The Holy Spirit enables man to fulfill his calling as a creature of God

The Christian Church lives by the Holy Spirit. The Spirit alone is the guarantee of God’s Kingdom on earth. He is the sole guarantee that God’s life and truth and love are with men. Only by the Holy Spirit can man and the world fulfill that for which they were created by God.
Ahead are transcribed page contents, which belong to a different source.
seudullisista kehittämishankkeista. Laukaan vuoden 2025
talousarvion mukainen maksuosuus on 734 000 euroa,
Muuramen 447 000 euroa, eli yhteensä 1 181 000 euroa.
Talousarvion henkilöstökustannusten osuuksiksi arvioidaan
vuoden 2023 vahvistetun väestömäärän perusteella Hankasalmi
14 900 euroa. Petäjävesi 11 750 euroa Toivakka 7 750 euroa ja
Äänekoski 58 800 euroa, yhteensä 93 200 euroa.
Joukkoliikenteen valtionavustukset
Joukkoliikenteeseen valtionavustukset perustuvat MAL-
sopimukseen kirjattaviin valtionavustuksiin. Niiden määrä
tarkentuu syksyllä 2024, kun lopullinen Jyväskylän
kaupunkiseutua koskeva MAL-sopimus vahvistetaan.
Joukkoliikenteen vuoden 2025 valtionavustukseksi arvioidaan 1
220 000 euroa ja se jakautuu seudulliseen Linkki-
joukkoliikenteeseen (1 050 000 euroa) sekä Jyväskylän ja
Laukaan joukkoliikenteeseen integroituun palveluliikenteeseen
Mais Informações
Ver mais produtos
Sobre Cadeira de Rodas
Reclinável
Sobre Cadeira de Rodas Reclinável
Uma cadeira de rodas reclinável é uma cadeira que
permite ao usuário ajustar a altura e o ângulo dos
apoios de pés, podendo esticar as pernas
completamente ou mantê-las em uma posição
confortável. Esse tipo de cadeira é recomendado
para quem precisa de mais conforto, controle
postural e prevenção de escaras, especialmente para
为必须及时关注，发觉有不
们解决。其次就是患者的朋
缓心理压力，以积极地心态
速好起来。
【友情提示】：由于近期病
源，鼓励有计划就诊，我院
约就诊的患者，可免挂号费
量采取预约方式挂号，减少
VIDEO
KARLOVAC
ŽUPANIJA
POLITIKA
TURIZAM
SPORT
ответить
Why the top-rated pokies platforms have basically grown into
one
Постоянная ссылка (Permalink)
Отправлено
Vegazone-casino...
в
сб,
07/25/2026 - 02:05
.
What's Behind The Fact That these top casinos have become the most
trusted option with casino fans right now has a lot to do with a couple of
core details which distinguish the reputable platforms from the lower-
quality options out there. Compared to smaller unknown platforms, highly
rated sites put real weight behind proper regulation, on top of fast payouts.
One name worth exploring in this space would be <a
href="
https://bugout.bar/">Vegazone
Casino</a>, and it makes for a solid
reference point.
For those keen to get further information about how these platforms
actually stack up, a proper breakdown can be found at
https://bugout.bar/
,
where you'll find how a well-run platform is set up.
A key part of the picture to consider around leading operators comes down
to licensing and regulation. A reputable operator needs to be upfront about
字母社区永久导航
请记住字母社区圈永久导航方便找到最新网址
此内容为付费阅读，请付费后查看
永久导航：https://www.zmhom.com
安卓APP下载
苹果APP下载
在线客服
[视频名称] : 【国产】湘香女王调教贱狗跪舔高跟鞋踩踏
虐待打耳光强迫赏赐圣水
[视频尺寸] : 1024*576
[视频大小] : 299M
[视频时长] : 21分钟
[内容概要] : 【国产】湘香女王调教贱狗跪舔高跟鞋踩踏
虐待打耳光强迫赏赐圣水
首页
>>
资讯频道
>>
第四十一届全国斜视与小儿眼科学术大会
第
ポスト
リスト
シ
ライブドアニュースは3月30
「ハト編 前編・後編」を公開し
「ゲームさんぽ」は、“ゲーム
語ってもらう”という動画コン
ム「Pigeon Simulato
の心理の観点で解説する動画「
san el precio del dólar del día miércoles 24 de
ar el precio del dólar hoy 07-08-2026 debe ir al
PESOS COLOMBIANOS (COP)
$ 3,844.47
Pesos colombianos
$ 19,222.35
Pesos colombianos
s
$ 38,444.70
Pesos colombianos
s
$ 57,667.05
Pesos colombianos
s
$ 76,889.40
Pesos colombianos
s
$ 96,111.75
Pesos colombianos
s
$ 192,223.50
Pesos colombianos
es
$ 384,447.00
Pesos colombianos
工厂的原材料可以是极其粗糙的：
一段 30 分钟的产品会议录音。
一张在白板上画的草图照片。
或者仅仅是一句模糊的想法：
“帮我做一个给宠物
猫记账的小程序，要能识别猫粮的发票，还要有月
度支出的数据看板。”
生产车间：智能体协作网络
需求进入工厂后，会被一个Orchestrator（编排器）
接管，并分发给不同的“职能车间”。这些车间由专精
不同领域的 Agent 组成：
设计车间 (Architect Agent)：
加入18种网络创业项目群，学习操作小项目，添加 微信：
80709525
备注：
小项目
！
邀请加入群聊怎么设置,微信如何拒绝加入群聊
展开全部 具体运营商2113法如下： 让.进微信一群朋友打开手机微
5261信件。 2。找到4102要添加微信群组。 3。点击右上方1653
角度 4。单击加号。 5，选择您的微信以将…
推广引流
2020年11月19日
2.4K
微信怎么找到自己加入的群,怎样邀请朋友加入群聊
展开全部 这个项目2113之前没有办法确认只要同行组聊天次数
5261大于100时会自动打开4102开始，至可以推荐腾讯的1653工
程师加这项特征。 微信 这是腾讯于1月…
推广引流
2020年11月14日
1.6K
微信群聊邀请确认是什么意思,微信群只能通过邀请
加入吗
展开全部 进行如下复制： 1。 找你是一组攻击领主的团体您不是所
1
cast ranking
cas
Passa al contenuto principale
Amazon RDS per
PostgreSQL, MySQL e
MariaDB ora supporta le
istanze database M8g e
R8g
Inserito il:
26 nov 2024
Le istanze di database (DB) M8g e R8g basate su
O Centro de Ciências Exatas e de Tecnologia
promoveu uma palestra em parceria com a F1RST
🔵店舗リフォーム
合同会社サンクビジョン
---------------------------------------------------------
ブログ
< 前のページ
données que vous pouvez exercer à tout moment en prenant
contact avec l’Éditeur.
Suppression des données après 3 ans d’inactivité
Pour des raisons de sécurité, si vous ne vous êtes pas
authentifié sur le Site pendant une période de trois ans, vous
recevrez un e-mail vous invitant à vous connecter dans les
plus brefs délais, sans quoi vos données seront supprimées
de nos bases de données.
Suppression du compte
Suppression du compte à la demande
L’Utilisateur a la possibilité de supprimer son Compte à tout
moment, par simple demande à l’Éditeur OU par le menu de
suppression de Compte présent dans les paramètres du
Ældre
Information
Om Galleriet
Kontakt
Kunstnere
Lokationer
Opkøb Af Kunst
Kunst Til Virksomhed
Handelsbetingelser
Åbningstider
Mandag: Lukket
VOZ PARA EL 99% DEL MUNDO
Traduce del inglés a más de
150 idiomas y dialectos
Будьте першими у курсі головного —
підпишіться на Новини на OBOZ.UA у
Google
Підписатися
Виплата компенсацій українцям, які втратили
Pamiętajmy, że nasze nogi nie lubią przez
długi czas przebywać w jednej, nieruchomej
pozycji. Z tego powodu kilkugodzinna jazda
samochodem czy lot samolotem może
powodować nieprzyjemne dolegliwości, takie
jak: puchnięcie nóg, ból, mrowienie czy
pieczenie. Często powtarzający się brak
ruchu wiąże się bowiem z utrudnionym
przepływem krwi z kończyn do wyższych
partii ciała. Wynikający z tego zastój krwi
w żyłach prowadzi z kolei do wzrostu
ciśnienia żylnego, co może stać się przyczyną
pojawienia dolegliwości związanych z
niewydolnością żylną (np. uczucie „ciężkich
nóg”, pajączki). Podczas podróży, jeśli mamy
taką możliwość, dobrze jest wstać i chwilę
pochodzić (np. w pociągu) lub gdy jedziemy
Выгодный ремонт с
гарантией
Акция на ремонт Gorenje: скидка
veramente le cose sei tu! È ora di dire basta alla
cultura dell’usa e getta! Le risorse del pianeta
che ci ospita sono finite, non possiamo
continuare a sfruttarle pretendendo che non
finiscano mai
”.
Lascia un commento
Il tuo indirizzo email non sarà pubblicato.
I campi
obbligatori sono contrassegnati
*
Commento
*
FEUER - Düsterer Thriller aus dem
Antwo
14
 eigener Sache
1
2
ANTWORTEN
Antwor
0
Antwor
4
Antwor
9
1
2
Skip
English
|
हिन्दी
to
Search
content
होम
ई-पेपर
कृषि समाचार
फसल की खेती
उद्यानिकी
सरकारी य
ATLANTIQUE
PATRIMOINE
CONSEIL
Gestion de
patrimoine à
All of God’s actions toward man and the world—in creation, salvation and final glorification—are from the Father through the Son (Word) in the Holy Spirit; and all of man’s capabilities of response to God are in the same Spirit, through the same Son to the same Father.

Thomas Hopko
From the Series: The Orthodox Church
Volume I – Doctrine and Scripture: The Symbol of Faith

Jesus is the source of the Holy Spirit

Now, that the very Lord Himself of all might, the Word and Spirit of the Father, was operating and preaching on earth, it was necessary that the portion of the Holy Spirit which, in the form of the prophetic gift, had been through John preparing the ways of the Lord, should now depart from John, and return back again of course to the Lord, as to its all-embracing original.

Tertullian
The Five Books Against Marcion, Book IV
Chapter XVIII

The Spirit of God is God

We must at the outset hold fast the meaning of the Greek scripture, which has afflatus, not spirit. Some interpreters of the Greek, without reflecting on the difference of the words, and careless about their exact meaning, put spirit for afflatus; they thus afford to heretics an opportunity of tarnishing the Spirit of God, that is to say, God Himself, with default.

Tertullian
The Five Books Against Marcion, Book II
Chapter IX

The Holy Spirit revealed all truth to the Apostles so that they needed no further revelation of truth

He had once said, “I have yet many things to say unto you, but ye cannot hear them now;” but even then He added, “When He, the Spirit of truth, shall come, He will lead you into all truth.” He (thus) shows that there was nothing of which they were ignorant, to whom He had promised the future attainment of all truth by help of the Spirit of truth.

Tertullian
Against Marcion
The Prescription Against Heretics
Chapter XXII

The Greeks had vague references to the Trinity

For I pass over Plato; he plainly, in the Epistle to Erastus and Coriscus, is seen to exhibit the Father and Son somehow or other from the Hebrew Scriptures, exhorting in these words: “In invoking by oath, with not illiterate gravity, and with culture, the sister of gravity, God the author of all, and invoking Him by oath as the Lord, the Father of the Leader, and author; whom if ye study with a truly philosophical spirit, ye shall know.” And the address in the Timœus calls the creator, Father, speaking thus: “Ye gods of gods, of whom I am Father; and the Creator of your works.” So that when he says, “Around the king of all, all things are, and because of Him are all things; and he [or that] is the cause of all good things; and around the second are the things second in order; and around the third, the third,” I understand nothing else than the Holy Trinity to be meant; for the third is the Holy Spirit, and the Son is the second, by whom all things were made according to the will of the Father.